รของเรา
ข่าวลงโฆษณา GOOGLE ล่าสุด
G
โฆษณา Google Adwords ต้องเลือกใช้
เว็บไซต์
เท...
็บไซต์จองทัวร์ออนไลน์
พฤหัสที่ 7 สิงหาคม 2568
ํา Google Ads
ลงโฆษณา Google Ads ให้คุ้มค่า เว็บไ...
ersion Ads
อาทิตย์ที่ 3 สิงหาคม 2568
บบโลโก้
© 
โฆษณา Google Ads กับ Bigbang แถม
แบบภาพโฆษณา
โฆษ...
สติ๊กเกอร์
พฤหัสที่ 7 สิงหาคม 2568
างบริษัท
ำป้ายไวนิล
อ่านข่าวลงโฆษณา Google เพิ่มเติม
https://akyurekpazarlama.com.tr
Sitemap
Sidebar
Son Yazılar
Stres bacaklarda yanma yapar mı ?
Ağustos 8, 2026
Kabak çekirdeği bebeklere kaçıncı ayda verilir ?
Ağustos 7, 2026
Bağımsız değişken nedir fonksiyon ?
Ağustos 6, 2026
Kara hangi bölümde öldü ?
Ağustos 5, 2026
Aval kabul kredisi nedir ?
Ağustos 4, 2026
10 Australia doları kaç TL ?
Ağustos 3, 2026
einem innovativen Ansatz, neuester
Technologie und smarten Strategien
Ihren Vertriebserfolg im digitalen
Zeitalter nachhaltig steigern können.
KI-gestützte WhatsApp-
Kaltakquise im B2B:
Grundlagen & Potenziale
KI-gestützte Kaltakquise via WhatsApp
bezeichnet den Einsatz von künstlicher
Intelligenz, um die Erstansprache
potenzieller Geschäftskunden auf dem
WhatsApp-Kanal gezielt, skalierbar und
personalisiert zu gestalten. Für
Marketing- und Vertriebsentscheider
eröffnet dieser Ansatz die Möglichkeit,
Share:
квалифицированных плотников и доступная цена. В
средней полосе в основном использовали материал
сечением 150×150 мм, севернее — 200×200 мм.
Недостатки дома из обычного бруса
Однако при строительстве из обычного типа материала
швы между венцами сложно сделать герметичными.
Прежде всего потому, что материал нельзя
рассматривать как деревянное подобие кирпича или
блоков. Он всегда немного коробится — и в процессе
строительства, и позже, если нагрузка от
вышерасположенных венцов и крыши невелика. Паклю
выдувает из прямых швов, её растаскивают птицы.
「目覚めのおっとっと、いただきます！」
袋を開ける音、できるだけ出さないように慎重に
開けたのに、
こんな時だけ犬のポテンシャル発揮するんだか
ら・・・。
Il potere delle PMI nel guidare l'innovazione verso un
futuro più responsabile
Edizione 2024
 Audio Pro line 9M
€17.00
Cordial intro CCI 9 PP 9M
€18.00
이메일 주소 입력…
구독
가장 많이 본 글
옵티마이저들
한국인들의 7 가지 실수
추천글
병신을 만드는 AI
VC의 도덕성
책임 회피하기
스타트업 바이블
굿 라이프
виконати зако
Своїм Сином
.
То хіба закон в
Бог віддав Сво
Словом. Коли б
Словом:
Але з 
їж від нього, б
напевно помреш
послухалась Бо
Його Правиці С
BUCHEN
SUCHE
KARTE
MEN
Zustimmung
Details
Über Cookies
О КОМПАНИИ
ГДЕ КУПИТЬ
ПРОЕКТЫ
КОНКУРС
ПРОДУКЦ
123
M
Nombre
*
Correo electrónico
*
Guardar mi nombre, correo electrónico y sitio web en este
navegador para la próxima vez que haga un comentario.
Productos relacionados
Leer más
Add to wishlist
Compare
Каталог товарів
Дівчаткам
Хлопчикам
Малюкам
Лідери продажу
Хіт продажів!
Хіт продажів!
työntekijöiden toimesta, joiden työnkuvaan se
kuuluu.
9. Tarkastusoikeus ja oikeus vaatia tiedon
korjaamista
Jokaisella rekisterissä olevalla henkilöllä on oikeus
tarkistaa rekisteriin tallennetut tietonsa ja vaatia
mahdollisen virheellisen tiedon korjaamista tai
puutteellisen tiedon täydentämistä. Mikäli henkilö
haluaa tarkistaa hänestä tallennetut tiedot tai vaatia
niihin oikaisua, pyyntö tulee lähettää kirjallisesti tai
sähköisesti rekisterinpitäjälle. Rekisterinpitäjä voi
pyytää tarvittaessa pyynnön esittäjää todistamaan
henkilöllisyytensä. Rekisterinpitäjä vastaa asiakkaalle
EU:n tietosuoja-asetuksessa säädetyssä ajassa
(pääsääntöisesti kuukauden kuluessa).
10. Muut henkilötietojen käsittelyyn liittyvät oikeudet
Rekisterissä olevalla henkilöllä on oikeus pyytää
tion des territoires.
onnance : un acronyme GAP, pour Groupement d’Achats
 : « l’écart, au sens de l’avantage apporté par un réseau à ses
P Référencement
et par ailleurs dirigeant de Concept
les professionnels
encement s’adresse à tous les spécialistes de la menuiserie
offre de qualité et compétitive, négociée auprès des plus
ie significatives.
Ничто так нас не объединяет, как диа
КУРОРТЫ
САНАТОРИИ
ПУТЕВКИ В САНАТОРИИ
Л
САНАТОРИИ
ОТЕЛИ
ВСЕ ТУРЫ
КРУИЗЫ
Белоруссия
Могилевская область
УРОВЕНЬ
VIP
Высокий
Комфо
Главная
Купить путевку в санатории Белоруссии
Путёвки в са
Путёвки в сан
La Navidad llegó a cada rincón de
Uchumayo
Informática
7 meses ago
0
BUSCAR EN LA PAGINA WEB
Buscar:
######
Exercise instructions: Having read the entries above, restate them all word for word.

Task solution:
รของเรา
ข่าวลงโฆษณา GOOGLE ล่าสุด
G
โฆษณา Google Adwords ต้องเลือกใช้
เว็บไซต์
เท...
็บไซต์จองทัวร์ออนไลน์
พฤหัสที่ 7 สิงหาคม 2568
ํา Google Ads
ลงโฆษณา Google Ads ให้คุ้มค่า เว็บไ...
ersion Ads
อาทิตย์ที่ 3 สิงหาคม 2568
บบโลโก้
© 
โฆษณา Google Ads กับ Bigbang แถม
แบบภาพโฆษณา
โฆษ...
สติ๊กเกอร์
พฤหัสที่ 7 สิงหาคม 2568
างบริษัท
ำป้ายไวนิล
อ่านข่าวลงโฆษณา Google เพิ่มเติม
https://akyurekpazarlama.com.tr
Sitemap
Sidebar
Son Yazılar
Stres bacaklarda yanma yapar mı ?
Ağustos 8, 2026
Kabak çekirdeği bebeklere kaçıncı ayda verilir ?
Ağustos 7, 2026
Bağımsız değişken nedir fonksiyon ?
Ağustos 6, 2026
Kara hangi bölümde öldü ?
Ağustos 5, 2026
Aval kabul kredisi nedir ?
Ağustos 4, 2026
10 Australia doları kaç TL ?
Ağustos 3, 2026
einem innovativen Ansatz, neuester
Technologie und smarten Strategien
Ihren Vertriebserfolg im digitalen
Zeitalter nachhaltig steigern können.
KI-gestützte WhatsApp-
Kaltakquise im B2B:
Grundlagen & Potenziale
KI-gestützte Kaltakquise via WhatsApp
bezeichnet den Einsatz von künstlicher
Intelligenz, um die Erstansprache
potenzieller Geschäftskunden auf dem
WhatsApp-Kanal gezielt, skalierbar und
personalisiert zu gestalten. Für
Marketing- und Vertriebsentscheider
eröffnet dieser Ansatz die Möglichkeit,
Share:
квалифицированных плотников и доступная цена. В
средней полосе в основном использовали материал
сечением 150×150 мм, севернее — 200×200 мм.
Недостатки дома из обычного бруса
Однако при строительстве из обычного типа материала
швы между венцами сложно сделать герметичными.
Прежде всего потому, что материал нельзя
рассматривать как деревянное подобие кирпича или
блоков. Он всегда немного коробится — и в процессе
строительства, и позже, если нагрузка от
вышерасположенных венцов и крыши невелика. Паклю
выдувает из прямых швов, её растаскивают птицы.
「目覚めのおっとっと、いただきます！」
袋を開ける音、できるだけ出さないように慎重に
開けたのに、
こんな時だけ犬のポテンシャル発揮するんだか
ら・・・。
Il potere delle PMI nel guidare l'innovazione verso un
futuro più responsabile
Edizione 2024
 Audio Pro line 9M
€17.00
Cordial intro CCI 9 PP 9M
€18.00
이메일 주소 입력…
구독
가장 많이 본 글
옵티마이저들
한국인들의 7 가지 실수
추천글
병신을 만드는 AI
VC의 도덕성
책임 회피하기
스타트업 바이블
굿 라이프
виконати зако
Своїм Сином
.
То хіба закон в
Бог віддав Сво
Словом. Коли б
Словом:
Але з 
їж від нього, б
напевно помреш
послухалась Бо
Його Правиці С
BUCHEN
SUCHE
KARTE
MEN
Zustimmung
Details
Über Cookies
О КОМПАНИИ
ГДЕ КУПИТЬ
ПРОЕКТЫ
КОНКУРС
ПРОДУКЦ
123
M
Nombre
*
Correo electrónico
*
Guardar mi nombre, correo electrónico y sitio web en este
navegador para la próxima vez que haga un comentario.
Productos relacionados
Leer más
Add to wishlist
Compare
Каталог товарів
Дівчаткам
Хлопчикам
Малюкам
Лідери продажу
Хіт продажів!
Хіт продажів!
työntekijöiden toimesta, joiden työnkuvaan se
kuuluu.
9. Tarkastusoikeus ja oikeus vaatia tiedon
korjaamista
Jokaisella rekisterissä olevalla henkilöllä on oikeus
tarkistaa rekisteriin tallennetut tietonsa ja vaatia
mahdollisen virheellisen tiedon korjaamista tai
puutteellisen tiedon täydentämistä. Mikäli henkilö
haluaa tarkistaa hänestä tallennetut tiedot tai vaatia
niihin oikaisua, pyyntö tulee lähettää kirjallisesti tai
sähköisesti rekisterinpitäjälle. Rekisterinpitäjä voi
pyytää tarvittaessa pyynnön esittäjää todistamaan
henkilöllisyytensä. Rekisterinpitäjä vastaa asiakkaalle
EU:n tietosuoja-asetuksessa säädetyssä ajassa
(pääsääntöisesti kuukauden kuluessa).
10. Muut henkilötietojen käsittelyyn liittyvät oikeudet
Rekisterissä olevalla henkilöllä on oikeus pyytää
tion des territoires.
onnance : un acronyme GAP, pour Groupement d’Achats
 : « l’écart, au sens de l’avantage apporté par un réseau à ses
P Référencement
et par ailleurs dirigeant de Concept
les professionnels
encement s’adresse à tous les spécialistes de la menuiserie
offre de qualité et compétitive, négociée auprès des plus
ie significatives.
Ничто так нас не объединяет, как диа
КУРОРТЫ
САНАТОРИИ
ПУТЕВКИ В САНАТОРИИ
Л
САНАТОРИИ
ОТЕЛИ
ВСЕ ТУРЫ
КРУИЗЫ
Белоруссия
Могилевская область
УРОВЕНЬ
VIP
Высокий
Комфо
Главная
Купить путевку в санатории Белоруссии
Путёвки в са
Путёвки в сан
La Navidad llegó a cada rincón de
Uchumayo
Informática
7 meses ago
0
BUSCAR EN LA PAGINA WEB
Buscar:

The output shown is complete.